**What is required:**
Every record below should be repeated exactly. Omit the pictures.

(Pictures with circuit source files)
++++
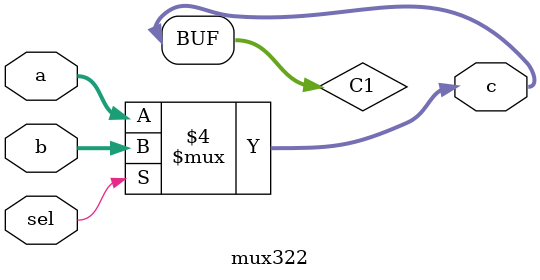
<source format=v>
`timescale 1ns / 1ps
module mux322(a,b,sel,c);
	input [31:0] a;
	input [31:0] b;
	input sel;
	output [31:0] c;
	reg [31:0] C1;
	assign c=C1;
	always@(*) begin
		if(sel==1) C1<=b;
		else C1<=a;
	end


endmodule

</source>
++++
**Solution for this task:**
<source format=v>
`timescale 1ns / 1ps
module mux322(a,b,sel,c);
	input [31:0] a;
	input [31:0] b;
	input sel;
	output [31:0] c;
	reg [31:0] C1;
	assign c=C1;
	always@(*) begin
		if(sel==1) C1<=b;
		else C1<=a;
	end


endmodule

</source>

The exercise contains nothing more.